• Text provided
# Trying to restore apps via Titanium Backup on the ICS LEAK for HTC MECHA 7.00.605.2 - lines through apps?



## AlexOnVinyl (Aug 16, 2012)

For some reason when I'm trying to restore the User apps that I have on my sd card backed up - there's lines through them, I'm not sure exactly what that means, if that means I can't restore the apps or not... but could someone help?

I skipped adding my Google account so I could restore the apps right away, THEN sync data between my Google accounts.. does this have anything to do with it?


----------



## quickdraw86 (Jan 30, 2012)

AlexOnVinyl said:


> For some reason when I'm trying to restore the User apps that I have on my sd card backed up - there's lines through them, I'm not sure exactly what that means, if that means I can't restore the apps or not... but could someone help?

• Stored records
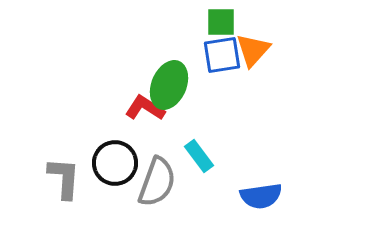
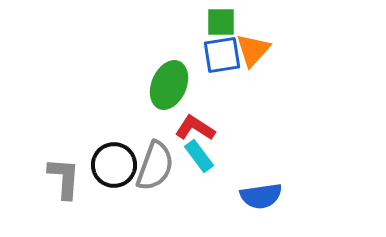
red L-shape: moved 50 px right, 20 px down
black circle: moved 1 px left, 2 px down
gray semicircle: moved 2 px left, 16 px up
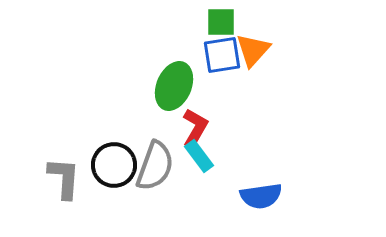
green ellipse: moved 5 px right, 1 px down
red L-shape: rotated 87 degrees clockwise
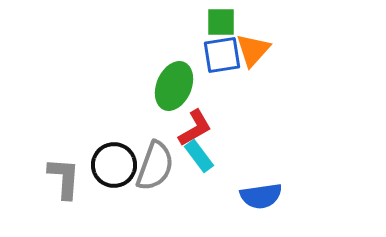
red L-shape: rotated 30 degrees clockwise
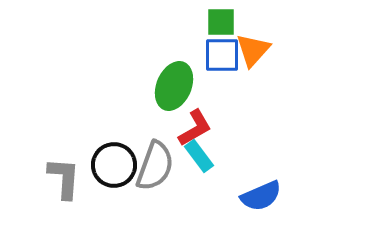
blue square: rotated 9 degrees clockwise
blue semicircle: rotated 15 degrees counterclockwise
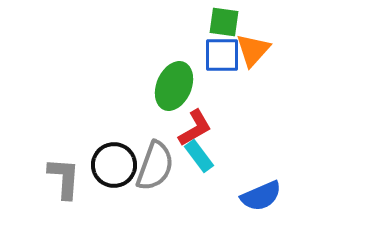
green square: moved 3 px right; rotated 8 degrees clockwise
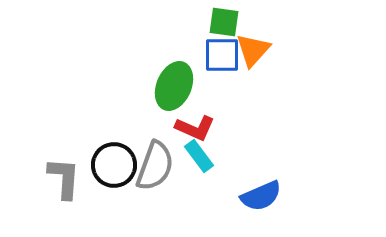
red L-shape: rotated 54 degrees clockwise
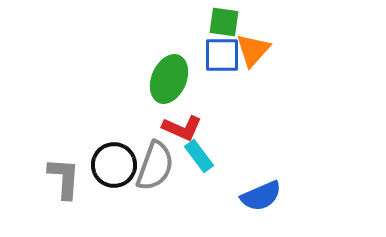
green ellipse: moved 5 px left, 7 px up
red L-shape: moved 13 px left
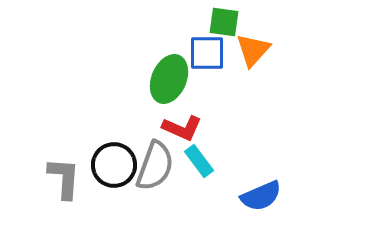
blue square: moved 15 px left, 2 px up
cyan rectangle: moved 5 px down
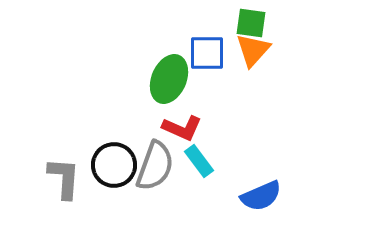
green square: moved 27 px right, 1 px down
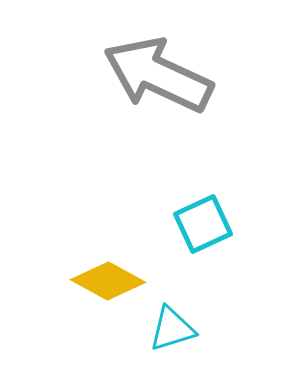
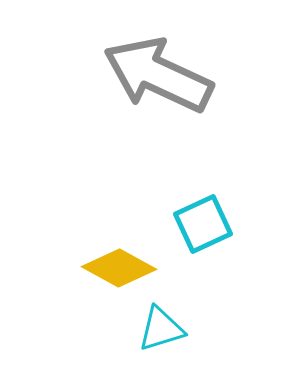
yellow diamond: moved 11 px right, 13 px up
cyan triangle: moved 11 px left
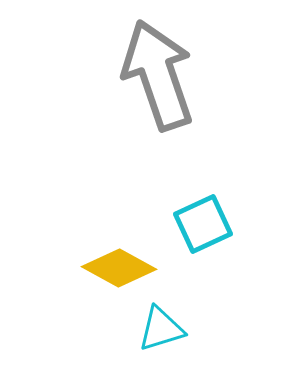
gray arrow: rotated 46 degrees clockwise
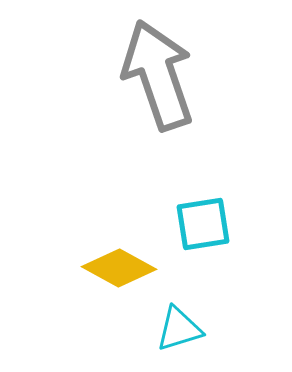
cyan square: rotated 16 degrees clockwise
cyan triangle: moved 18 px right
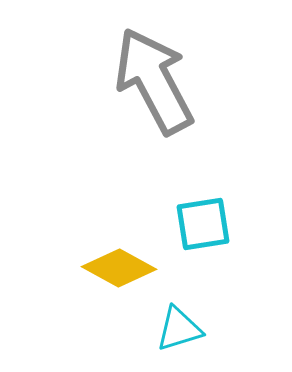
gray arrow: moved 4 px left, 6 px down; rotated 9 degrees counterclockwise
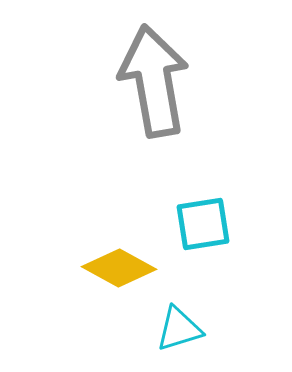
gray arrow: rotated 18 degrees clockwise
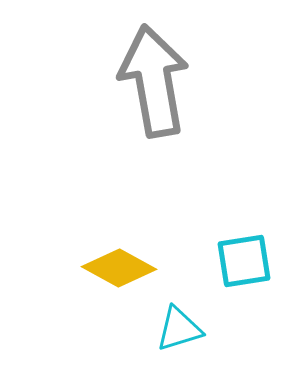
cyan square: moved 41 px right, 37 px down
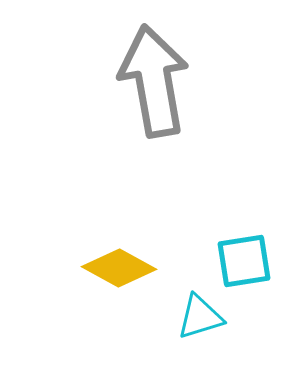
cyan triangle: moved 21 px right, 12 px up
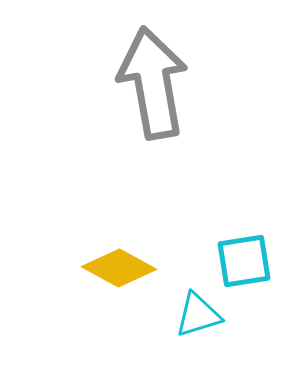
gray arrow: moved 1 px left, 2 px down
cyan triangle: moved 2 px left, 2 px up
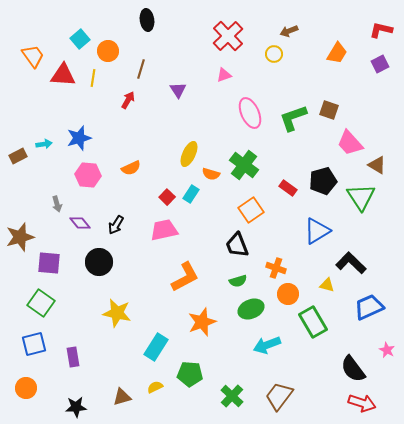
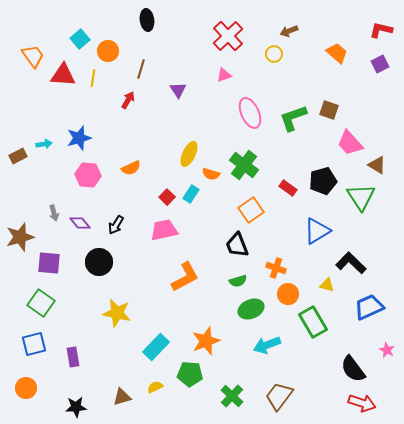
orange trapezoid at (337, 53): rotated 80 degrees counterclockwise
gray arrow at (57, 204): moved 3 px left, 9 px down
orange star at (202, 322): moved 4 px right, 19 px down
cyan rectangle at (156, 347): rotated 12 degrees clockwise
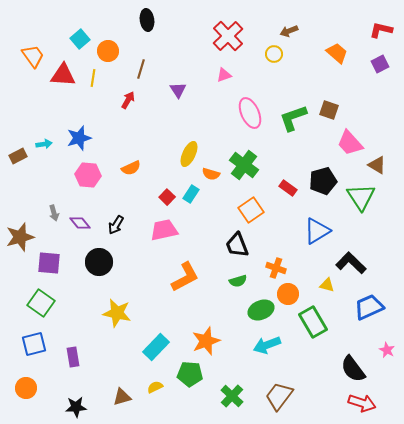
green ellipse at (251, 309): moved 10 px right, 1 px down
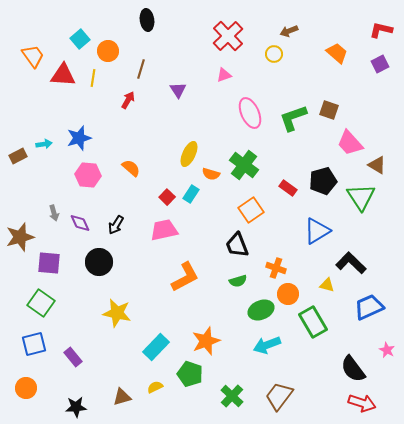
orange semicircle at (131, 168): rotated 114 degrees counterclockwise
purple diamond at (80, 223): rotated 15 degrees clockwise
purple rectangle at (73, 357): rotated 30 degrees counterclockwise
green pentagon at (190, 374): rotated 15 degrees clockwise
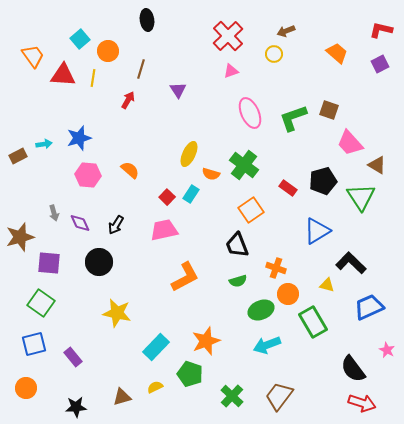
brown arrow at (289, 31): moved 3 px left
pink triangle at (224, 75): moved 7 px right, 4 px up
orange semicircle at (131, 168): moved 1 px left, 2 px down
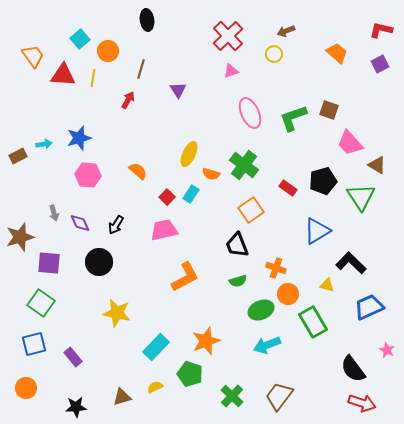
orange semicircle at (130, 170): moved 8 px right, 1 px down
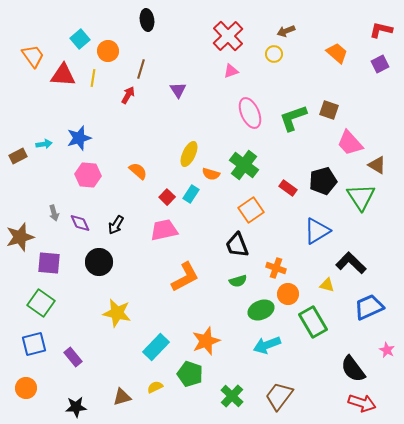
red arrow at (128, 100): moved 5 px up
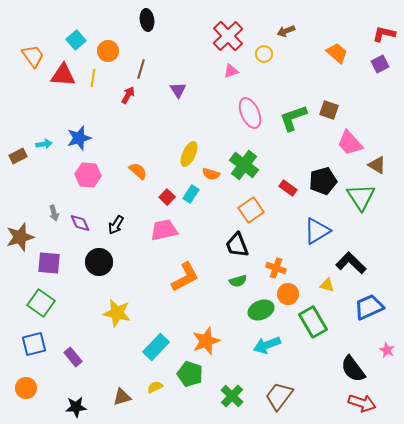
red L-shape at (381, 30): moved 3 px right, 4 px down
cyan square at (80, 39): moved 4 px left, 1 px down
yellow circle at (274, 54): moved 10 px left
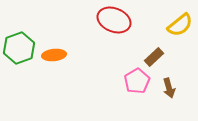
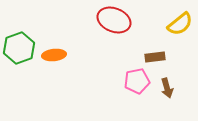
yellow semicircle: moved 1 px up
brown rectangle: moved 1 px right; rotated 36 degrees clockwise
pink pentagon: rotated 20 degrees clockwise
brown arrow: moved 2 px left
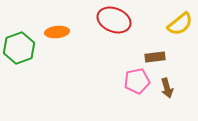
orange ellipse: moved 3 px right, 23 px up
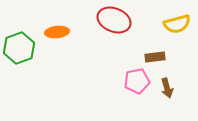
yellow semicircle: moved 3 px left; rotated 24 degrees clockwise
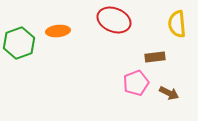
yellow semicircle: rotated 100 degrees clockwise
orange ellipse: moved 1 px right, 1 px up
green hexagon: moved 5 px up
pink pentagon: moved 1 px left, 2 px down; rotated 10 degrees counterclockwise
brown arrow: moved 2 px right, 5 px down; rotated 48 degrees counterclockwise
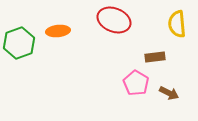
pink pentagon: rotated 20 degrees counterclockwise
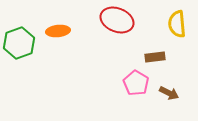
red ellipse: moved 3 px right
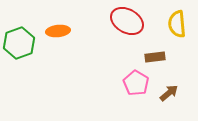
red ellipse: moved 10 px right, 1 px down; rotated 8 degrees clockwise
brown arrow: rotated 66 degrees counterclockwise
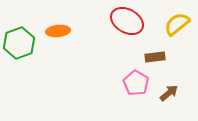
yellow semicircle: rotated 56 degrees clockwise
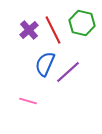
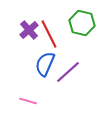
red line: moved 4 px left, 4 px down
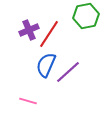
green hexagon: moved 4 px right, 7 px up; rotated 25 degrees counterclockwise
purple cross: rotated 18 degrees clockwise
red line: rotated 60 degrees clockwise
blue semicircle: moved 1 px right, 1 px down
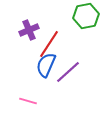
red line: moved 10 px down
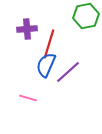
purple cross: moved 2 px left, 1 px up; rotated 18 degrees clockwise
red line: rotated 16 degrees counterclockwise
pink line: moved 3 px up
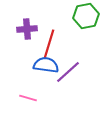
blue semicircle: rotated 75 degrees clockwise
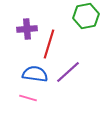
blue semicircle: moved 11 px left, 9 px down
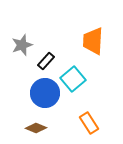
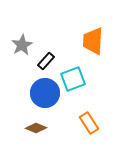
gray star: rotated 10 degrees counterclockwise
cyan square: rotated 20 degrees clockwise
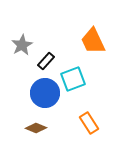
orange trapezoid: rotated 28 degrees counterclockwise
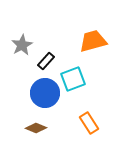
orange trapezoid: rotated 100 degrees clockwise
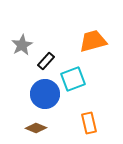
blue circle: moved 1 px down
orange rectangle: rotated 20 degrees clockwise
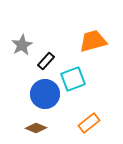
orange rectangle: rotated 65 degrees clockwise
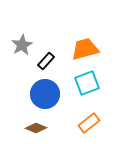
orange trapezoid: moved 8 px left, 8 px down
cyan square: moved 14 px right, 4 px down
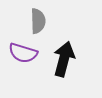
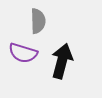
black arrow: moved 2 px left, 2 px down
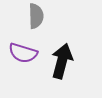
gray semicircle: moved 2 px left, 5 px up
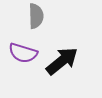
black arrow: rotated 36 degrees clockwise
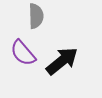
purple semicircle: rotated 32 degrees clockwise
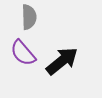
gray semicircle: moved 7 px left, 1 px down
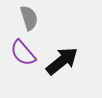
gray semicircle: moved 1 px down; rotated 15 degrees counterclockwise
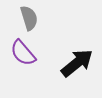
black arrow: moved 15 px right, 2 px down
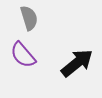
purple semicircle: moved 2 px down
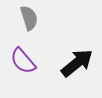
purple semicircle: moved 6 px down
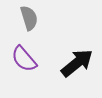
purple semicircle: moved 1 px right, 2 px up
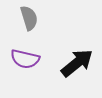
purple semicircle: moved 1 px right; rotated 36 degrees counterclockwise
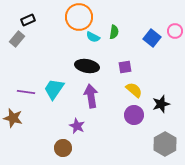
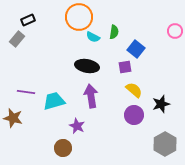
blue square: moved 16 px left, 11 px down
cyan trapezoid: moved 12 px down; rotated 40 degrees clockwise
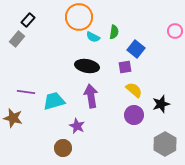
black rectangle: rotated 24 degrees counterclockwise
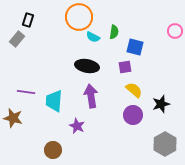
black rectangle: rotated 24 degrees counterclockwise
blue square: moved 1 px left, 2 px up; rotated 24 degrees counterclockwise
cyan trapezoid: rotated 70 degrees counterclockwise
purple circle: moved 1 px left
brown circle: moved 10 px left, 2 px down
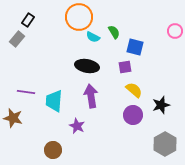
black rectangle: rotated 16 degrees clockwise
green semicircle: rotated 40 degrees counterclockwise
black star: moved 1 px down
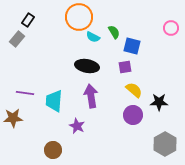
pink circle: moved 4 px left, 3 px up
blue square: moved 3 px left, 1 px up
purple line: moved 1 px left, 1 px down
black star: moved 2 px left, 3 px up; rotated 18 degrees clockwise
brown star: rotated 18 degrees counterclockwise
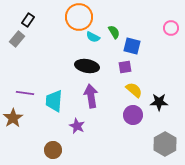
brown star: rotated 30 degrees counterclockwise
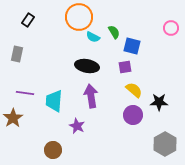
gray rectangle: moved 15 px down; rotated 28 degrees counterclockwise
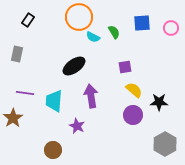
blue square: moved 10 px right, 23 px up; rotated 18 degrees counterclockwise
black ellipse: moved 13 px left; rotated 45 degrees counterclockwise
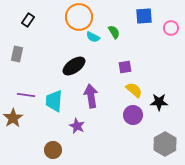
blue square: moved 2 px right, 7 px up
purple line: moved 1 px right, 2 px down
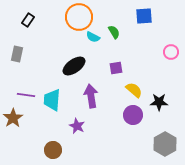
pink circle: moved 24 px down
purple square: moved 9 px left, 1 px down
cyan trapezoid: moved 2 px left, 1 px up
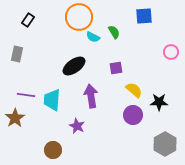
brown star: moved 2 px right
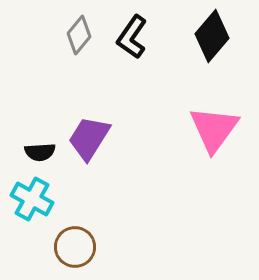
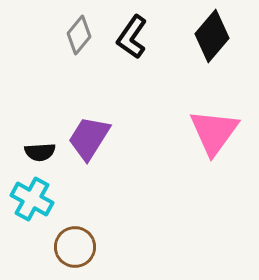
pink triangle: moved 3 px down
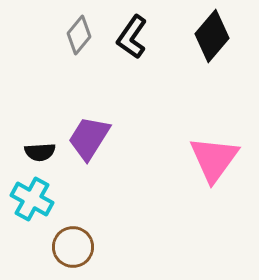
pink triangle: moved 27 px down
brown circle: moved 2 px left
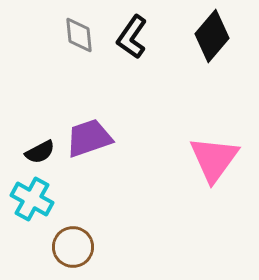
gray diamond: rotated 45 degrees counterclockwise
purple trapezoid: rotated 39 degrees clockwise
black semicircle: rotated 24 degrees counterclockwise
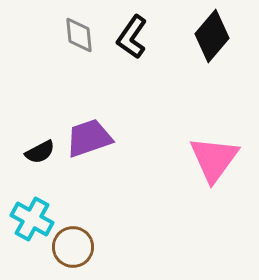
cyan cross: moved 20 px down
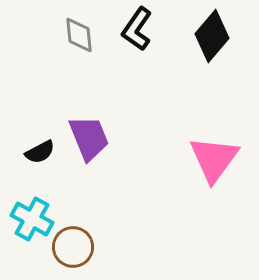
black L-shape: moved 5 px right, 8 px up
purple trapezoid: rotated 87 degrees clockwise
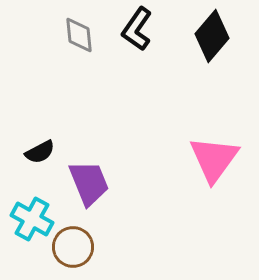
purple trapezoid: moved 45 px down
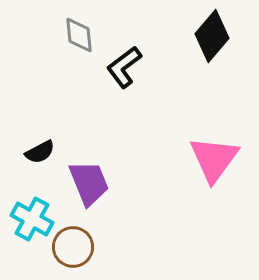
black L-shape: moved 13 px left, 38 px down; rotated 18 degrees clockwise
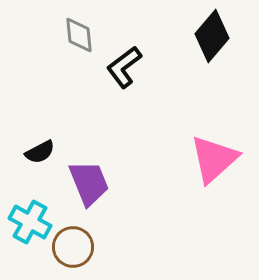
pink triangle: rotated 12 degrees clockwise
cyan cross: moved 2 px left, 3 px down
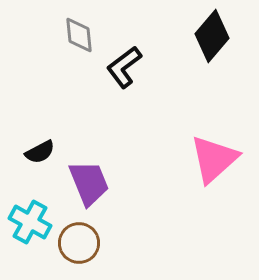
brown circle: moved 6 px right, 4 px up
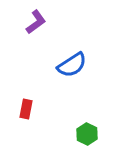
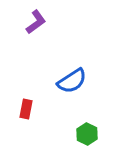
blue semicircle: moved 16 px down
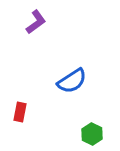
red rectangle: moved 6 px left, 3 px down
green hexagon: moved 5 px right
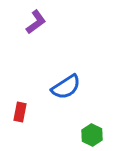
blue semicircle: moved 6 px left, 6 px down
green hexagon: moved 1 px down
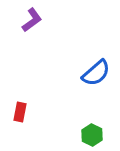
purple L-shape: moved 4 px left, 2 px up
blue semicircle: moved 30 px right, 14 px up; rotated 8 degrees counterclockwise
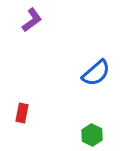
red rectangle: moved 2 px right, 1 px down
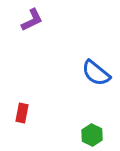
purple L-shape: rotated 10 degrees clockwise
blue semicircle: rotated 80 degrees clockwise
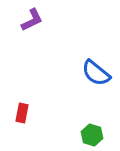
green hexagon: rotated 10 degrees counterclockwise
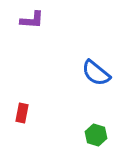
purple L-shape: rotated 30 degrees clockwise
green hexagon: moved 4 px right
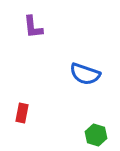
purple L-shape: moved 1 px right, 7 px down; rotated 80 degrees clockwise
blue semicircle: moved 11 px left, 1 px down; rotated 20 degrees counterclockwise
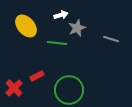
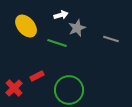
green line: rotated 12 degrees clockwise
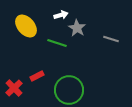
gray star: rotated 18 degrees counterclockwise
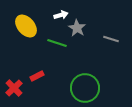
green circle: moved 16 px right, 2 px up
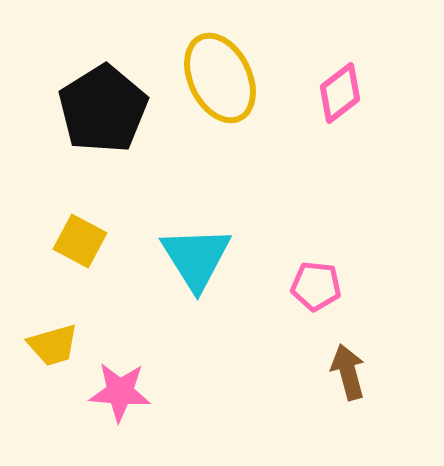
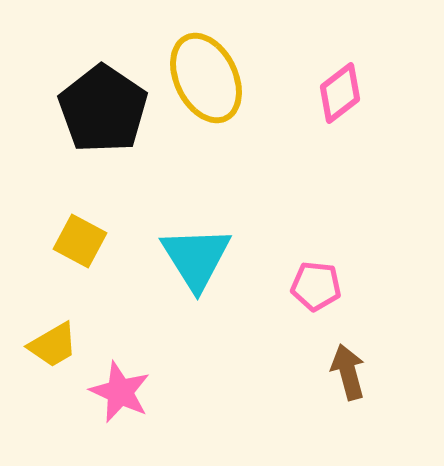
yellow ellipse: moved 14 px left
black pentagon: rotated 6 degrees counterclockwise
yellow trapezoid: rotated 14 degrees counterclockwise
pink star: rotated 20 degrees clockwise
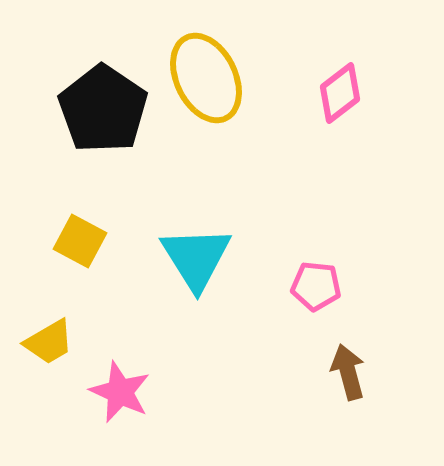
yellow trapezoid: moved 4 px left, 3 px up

• What you have to do
Continue the forum thread about restoring apps with Titanium Backup on the HTC Mecha ICS leak, starting right after its final quoted sentence.

• Exercise output
> 
> I skipped adding my Google account so I could restore the apps right away, THEN sync data between my Google accounts.. does this have anything to do with it?


lines through your apps in the TiBu list just means that those apps are backed up, but not currently installed on your phone. google account sign in has nothing to do with TiBu app restore, backed up apps are on your SD card and restored at high speed via the shell, not the play store.


----------



## AlexOnVinyl (Aug 16, 2012)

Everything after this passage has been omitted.